While his paper suggested that the damage could apply to other infections, Davis said he thinks it’s likely to be specific to the coronavirus. That mention was included, he said, because the authors couldn’t rule out a broader effect, since they hadn’t tested for that yet. The data in his paper, however, only show a diminished response from CD8 T cells that recognise SARS-CoV-2.
Davis said the main message for the public should not be fear, but to get vaccinated, since vaccination helped improve the impaired CD8 T cell response following infection. But he said he hopes scientists are spurred to investigate the phenomenon further.
“I think everybody’s got to look at this and dig deeper and see what this might mean,” he said.
Other scientists weren’t as critical of the Immunity paper. Altmann, of Imperial College London, said in an email that the study was from “a superb and reliable lab, and their answers stand”. He added that the work is “somewhat similar” to another paper published in January 2022 in Nature Immunology, which identified immune system differences the authors termed “immunological dysfunction” eight months after mild-to-moderate infection.
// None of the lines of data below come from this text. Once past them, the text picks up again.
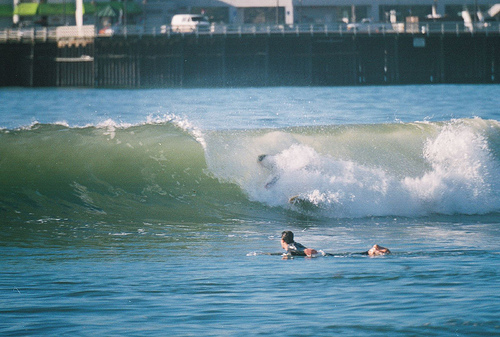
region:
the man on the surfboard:
[255, 225, 398, 263]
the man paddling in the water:
[257, 225, 398, 265]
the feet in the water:
[366, 240, 394, 262]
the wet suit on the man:
[277, 243, 371, 263]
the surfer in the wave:
[251, 145, 313, 191]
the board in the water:
[287, 188, 339, 216]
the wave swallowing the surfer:
[8, 108, 498, 217]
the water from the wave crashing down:
[314, 129, 498, 214]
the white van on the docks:
[166, 8, 211, 33]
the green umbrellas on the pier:
[3, 0, 138, 17]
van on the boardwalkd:
[158, 5, 215, 47]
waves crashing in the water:
[138, 107, 396, 219]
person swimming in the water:
[253, 216, 424, 276]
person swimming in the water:
[238, 152, 363, 217]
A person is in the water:
[10, 110, 485, 315]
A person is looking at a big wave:
[30, 86, 468, 317]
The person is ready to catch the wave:
[16, 111, 466, 321]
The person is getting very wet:
[25, 121, 476, 334]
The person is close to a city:
[36, 95, 481, 290]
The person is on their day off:
[41, 115, 472, 335]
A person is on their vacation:
[55, 105, 465, 320]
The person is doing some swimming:
[26, 107, 486, 322]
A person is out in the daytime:
[31, 102, 467, 297]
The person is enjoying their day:
[44, 121, 466, 316]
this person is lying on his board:
[209, 221, 455, 276]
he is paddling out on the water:
[227, 200, 493, 272]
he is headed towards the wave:
[208, 216, 409, 274]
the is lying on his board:
[213, 205, 411, 270]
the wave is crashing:
[112, 88, 492, 221]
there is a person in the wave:
[242, 140, 329, 215]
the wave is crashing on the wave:
[197, 106, 357, 235]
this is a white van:
[151, 11, 217, 38]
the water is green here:
[8, 123, 496, 230]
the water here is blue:
[2, 241, 491, 331]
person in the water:
[241, 222, 395, 269]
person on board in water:
[249, 149, 351, 221]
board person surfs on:
[288, 191, 350, 218]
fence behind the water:
[18, 32, 498, 81]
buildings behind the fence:
[13, 4, 461, 27]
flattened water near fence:
[18, 88, 391, 107]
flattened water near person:
[7, 263, 474, 320]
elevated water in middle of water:
[3, 98, 495, 225]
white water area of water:
[288, 138, 468, 198]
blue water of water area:
[34, 278, 373, 335]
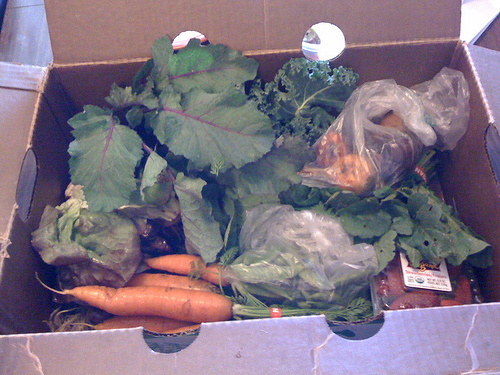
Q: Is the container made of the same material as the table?
A: No, the container is made of plastic and the table is made of wood.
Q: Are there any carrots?
A: Yes, there are carrots.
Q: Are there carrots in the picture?
A: Yes, there are carrots.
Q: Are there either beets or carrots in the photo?
A: Yes, there are carrots.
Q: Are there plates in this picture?
A: No, there are no plates.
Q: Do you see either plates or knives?
A: No, there are no plates or knives.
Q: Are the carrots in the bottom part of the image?
A: Yes, the carrots are in the bottom of the image.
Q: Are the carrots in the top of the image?
A: No, the carrots are in the bottom of the image.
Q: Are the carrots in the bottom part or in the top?
A: The carrots are in the bottom of the image.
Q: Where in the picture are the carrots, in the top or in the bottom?
A: The carrots are in the bottom of the image.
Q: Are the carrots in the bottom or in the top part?
A: The carrots are in the bottom of the image.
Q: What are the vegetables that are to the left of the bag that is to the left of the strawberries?
A: The vegetables are carrots.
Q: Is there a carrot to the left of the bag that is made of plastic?
A: Yes, there are carrots to the left of the bag.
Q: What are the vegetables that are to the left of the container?
A: The vegetables are carrots.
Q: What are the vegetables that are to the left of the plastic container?
A: The vegetables are carrots.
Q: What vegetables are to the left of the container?
A: The vegetables are carrots.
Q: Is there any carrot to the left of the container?
A: Yes, there are carrots to the left of the container.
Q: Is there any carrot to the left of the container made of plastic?
A: Yes, there are carrots to the left of the container.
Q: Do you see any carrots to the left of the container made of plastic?
A: Yes, there are carrots to the left of the container.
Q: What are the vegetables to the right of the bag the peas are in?
A: The vegetables are carrots.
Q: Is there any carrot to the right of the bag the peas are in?
A: Yes, there are carrots to the right of the bag.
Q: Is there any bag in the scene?
A: Yes, there is a bag.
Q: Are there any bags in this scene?
A: Yes, there is a bag.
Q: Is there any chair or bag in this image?
A: Yes, there is a bag.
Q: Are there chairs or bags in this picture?
A: Yes, there is a bag.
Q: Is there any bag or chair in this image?
A: Yes, there is a bag.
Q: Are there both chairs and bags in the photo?
A: No, there is a bag but no chairs.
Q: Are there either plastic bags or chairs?
A: Yes, there is a plastic bag.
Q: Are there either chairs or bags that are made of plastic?
A: Yes, the bag is made of plastic.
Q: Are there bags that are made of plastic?
A: Yes, there is a bag that is made of plastic.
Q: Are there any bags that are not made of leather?
A: Yes, there is a bag that is made of plastic.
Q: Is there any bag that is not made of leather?
A: Yes, there is a bag that is made of plastic.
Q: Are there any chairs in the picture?
A: No, there are no chairs.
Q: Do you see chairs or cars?
A: No, there are no chairs or cars.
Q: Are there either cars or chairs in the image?
A: No, there are no chairs or cars.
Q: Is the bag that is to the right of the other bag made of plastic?
A: Yes, the bag is made of plastic.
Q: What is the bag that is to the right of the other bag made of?
A: The bag is made of plastic.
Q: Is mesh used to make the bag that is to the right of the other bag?
A: No, the bag is made of plastic.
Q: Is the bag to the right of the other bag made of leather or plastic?
A: The bag is made of plastic.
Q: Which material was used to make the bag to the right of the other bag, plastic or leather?
A: The bag is made of plastic.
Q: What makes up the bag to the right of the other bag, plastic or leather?
A: The bag is made of plastic.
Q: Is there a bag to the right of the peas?
A: Yes, there is a bag to the right of the peas.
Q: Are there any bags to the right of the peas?
A: Yes, there is a bag to the right of the peas.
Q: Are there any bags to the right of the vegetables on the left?
A: Yes, there is a bag to the right of the peas.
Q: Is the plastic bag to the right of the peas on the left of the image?
A: Yes, the bag is to the right of the peas.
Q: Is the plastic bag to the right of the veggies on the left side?
A: Yes, the bag is to the right of the peas.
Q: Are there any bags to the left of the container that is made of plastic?
A: Yes, there is a bag to the left of the container.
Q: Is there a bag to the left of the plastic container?
A: Yes, there is a bag to the left of the container.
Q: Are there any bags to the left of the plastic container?
A: Yes, there is a bag to the left of the container.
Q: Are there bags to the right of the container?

However, Altmann noted that other “equally excellent research,” published in Nature in January, came to the opposite conclusion, finding that males who had recovered from mild Covid-19 actually had better responses to a flu vaccine than those who never had Covid-19.
He cautioned against reading too much into any single dataset, particularly when research on Covid-19 has quickly outstripped that of any other disease.
Regardless, scientists said it was incorrect to conclude from the Immunity paper or anything else that Covid-19 causes something as extreme as an immune deficiency.
“[T]here are some nuanced differences for some T cell markers in some studies, but this [isn’t] remotely the same as immune compromise and currently, unlinked to any phenotype,” Altmann said, referring to any observable effect.
Stuff consulted Otago University professor Peter McIntyre before publication of this piece. He specialises in vaccination and is a member of the World Health Organisation’s Strategic Advisory Group of Experts (SAGE) for vaccines.